Directive:
Only the number is requested. Tally the lines of the data that hold the string "przypisy".
___ Entries supplied ___
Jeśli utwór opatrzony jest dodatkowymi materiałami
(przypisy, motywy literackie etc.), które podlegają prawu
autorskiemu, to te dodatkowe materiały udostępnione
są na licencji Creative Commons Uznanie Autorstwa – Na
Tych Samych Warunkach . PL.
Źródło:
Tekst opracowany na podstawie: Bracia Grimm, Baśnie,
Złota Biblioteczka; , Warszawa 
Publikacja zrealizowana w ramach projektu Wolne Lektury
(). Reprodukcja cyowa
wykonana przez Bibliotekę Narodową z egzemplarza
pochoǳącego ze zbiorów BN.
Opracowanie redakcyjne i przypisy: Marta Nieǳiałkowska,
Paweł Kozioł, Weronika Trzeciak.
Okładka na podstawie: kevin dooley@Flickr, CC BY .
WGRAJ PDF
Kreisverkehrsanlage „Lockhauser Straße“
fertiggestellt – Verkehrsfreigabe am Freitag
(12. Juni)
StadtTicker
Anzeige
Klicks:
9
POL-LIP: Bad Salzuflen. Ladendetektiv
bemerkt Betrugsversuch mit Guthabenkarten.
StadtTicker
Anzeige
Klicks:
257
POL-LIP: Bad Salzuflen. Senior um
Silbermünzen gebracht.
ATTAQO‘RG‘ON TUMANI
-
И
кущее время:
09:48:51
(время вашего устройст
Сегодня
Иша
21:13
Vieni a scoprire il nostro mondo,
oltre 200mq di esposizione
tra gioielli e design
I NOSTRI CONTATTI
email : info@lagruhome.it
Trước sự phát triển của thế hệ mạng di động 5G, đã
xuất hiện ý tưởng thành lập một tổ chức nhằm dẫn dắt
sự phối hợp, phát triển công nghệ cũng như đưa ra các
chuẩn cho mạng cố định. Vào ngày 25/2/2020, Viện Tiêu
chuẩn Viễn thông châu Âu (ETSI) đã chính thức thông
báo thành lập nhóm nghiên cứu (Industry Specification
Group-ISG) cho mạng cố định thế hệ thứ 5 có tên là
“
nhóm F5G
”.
___
Problem solution:
2